- ABOUT THIS EXERCISE -
Reproduce the entries exactly and omit the pictures.
===== DATA FOR THE TASK =====
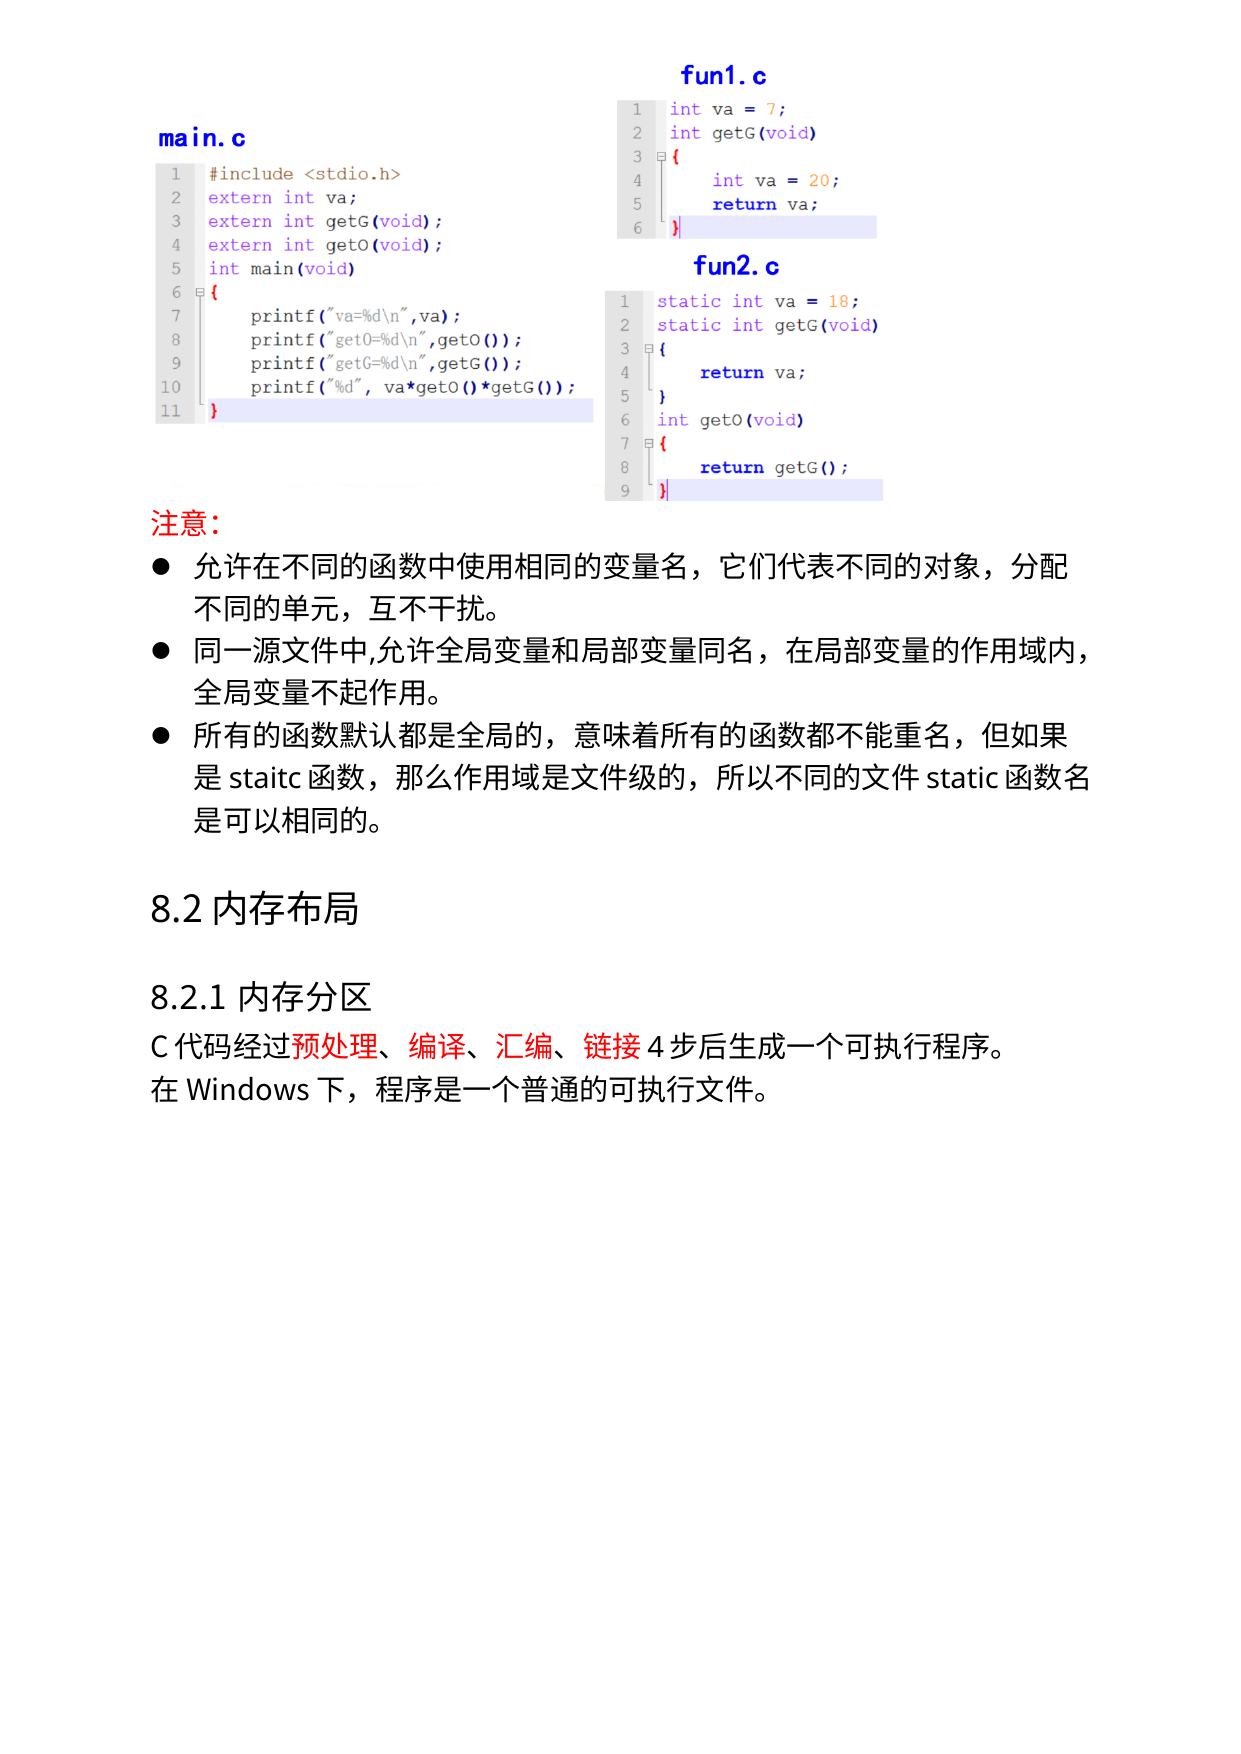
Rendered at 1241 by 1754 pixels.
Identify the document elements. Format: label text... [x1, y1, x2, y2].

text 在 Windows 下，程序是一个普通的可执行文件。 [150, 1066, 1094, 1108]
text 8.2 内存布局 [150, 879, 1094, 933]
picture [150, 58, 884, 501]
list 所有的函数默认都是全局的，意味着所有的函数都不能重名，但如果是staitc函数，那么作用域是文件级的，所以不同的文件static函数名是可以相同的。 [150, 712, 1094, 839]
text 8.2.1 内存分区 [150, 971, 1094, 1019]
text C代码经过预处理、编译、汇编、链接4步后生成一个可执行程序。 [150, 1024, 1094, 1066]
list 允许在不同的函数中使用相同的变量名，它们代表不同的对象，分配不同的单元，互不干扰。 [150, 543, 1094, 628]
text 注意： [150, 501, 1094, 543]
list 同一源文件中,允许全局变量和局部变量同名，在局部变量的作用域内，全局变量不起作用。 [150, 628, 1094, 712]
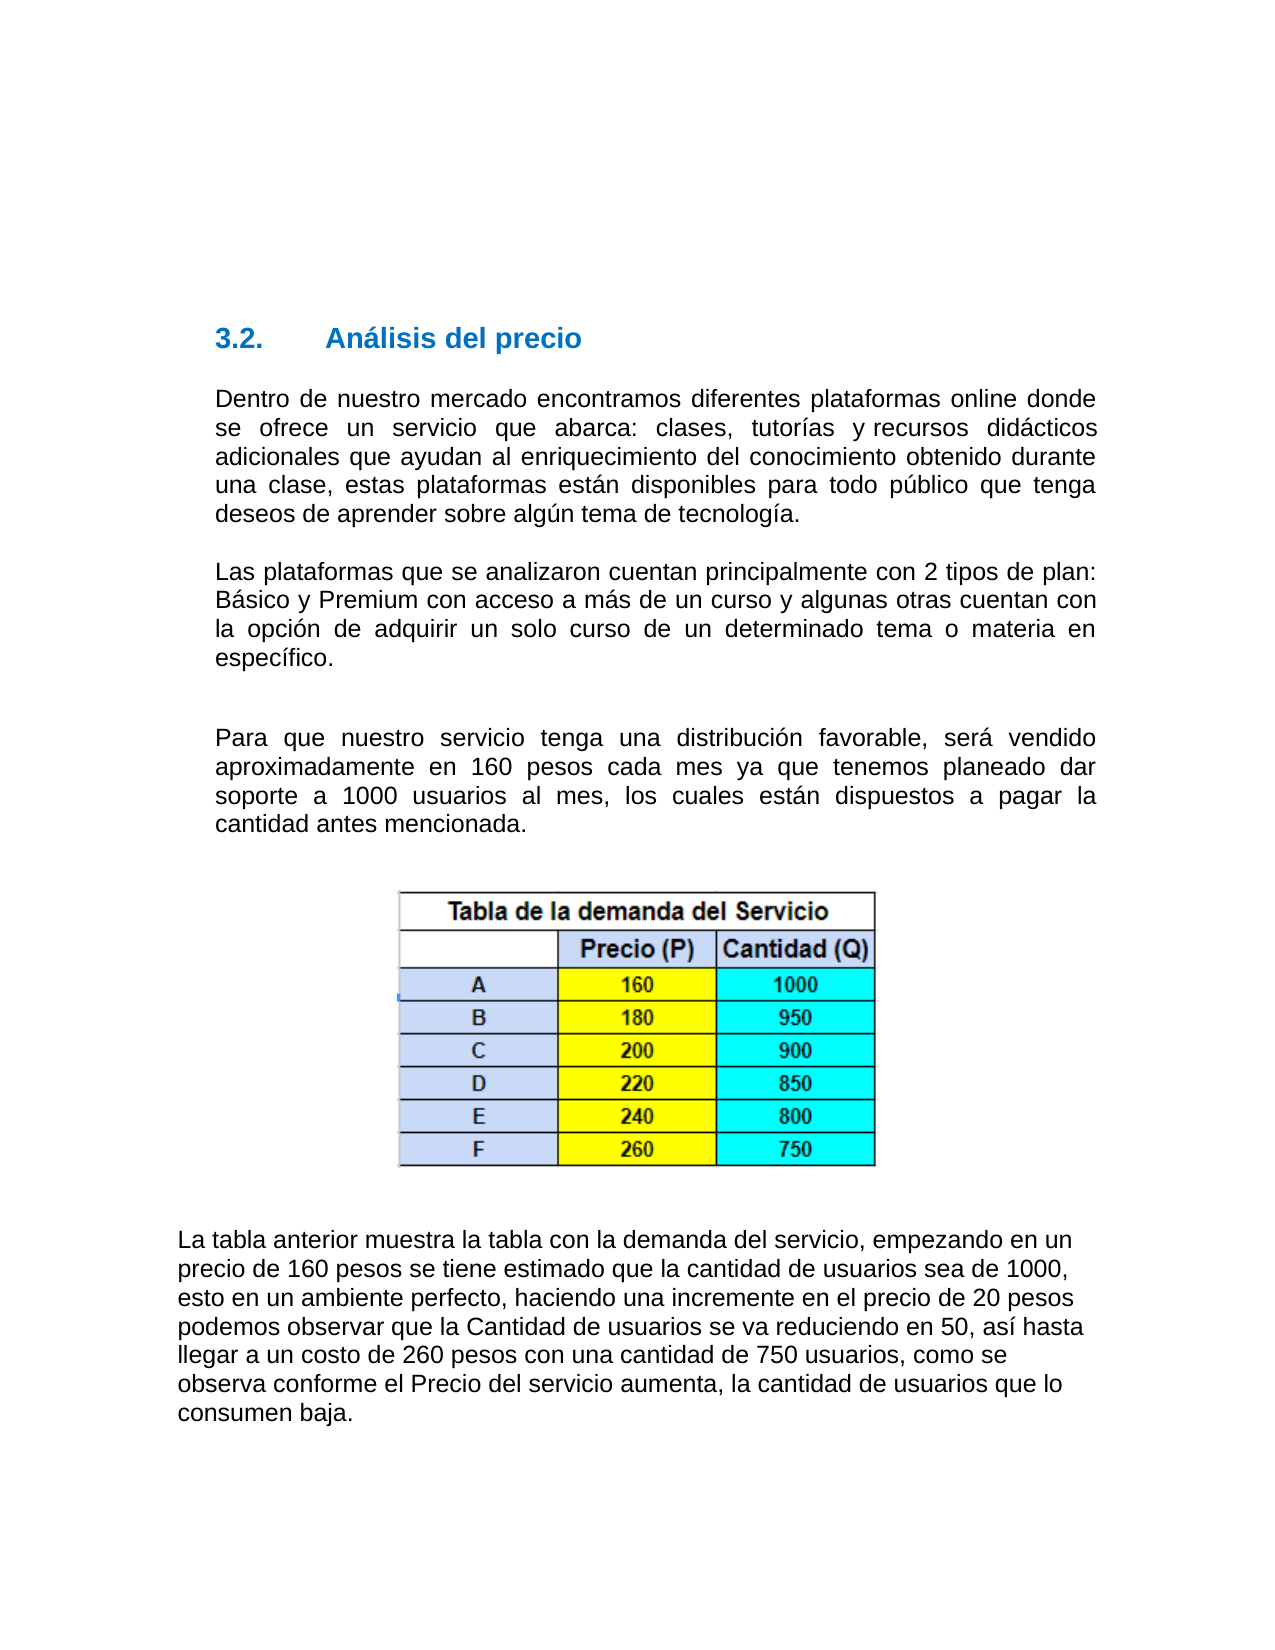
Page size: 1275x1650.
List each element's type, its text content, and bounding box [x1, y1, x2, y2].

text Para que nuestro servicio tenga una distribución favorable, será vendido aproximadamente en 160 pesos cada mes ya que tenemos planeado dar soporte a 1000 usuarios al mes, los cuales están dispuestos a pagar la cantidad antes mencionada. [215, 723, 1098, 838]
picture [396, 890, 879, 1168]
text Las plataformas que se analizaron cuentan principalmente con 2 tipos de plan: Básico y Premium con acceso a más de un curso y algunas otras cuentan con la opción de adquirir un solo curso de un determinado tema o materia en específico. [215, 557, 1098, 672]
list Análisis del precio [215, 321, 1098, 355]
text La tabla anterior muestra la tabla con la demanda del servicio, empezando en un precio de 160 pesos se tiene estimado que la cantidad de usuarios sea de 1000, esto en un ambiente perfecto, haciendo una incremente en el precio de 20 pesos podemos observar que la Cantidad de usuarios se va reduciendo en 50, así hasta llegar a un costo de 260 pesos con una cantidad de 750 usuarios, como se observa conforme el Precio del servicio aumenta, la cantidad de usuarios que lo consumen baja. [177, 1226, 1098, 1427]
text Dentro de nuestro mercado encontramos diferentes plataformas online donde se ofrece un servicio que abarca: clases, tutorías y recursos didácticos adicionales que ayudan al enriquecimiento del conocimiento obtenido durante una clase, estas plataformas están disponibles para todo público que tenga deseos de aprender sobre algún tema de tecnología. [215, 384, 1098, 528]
=====
- RESULT OF THE EXERCISE -
Rendered at 1241 by 1754 pixels.
Identify the document elements. Format: label text... [x1, y1, x2, y2].

text 在 Windows 下，程序是一个普通的可执行文件。 [150, 1066, 1094, 1108]
text 8.2 内存布局 [150, 879, 1094, 933]
picture [150, 58, 884, 501]
list 所有的函数默认都是全局的，意味着所有的函数都不能重名，但如果是staitc函数，那么作用域是文件级的，所以不同的文件static函数名是可以相同的。 [150, 712, 1094, 839]
text 8.2.1 内存分区 [150, 971, 1094, 1019]
text C代码经过预处理、编译、汇编、链接4步后生成一个可执行程序。 [150, 1024, 1094, 1066]
list 允许在不同的函数中使用相同的变量名，它们代表不同的对象，分配不同的单元，互不干扰。 [150, 543, 1094, 628]
text 注意： [150, 501, 1094, 543]
list 同一源文件中,允许全局变量和局部变量同名，在局部变量的作用域内，全局变量不起作用。 [150, 628, 1094, 712]
Page size: 1275x1650.
List each element's type, its text content, and bounding box [x1, y1, x2, y2].

text Para que nuestro servicio tenga una distribución favorable, será vendido aproximadamente en 160 pesos cada mes ya que tenemos planeado dar soporte a 1000 usuarios al mes, los cuales están dispuestos a pagar la cantidad antes mencionada. [215, 723, 1098, 838]
picture [396, 890, 879, 1168]
text Las plataformas que se analizaron cuentan principalmente con 2 tipos de plan: Básico y Premium con acceso a más de un curso y algunas otras cuentan con la opción de adquirir un solo curso de un determinado tema o materia en específico. [215, 557, 1098, 672]
list Análisis del precio [215, 321, 1098, 355]
text La tabla anterior muestra la tabla con la demanda del servicio, empezando en un precio de 160 pesos se tiene estimado que la cantidad de usuarios sea de 1000, esto en un ambiente perfecto, haciendo una incremente en el precio de 20 pesos podemos observar que la Cantidad de usuarios se va reduciendo en 50, así hasta llegar a un costo de 260 pesos con una cantidad de 750 usuarios, como se observa conforme el Precio del servicio aumenta, la cantidad de usuarios que lo consumen baja. [177, 1226, 1098, 1427]
text Dentro de nuestro mercado encontramos diferentes plataformas online donde se ofrece un servicio que abarca: clases, tutorías y recursos didácticos adicionales que ayudan al enriquecimiento del conocimiento obtenido durante una clase, estas plataformas están disponibles para todo público que tenga deseos de aprender sobre algún tema de tecnología. [215, 384, 1098, 528]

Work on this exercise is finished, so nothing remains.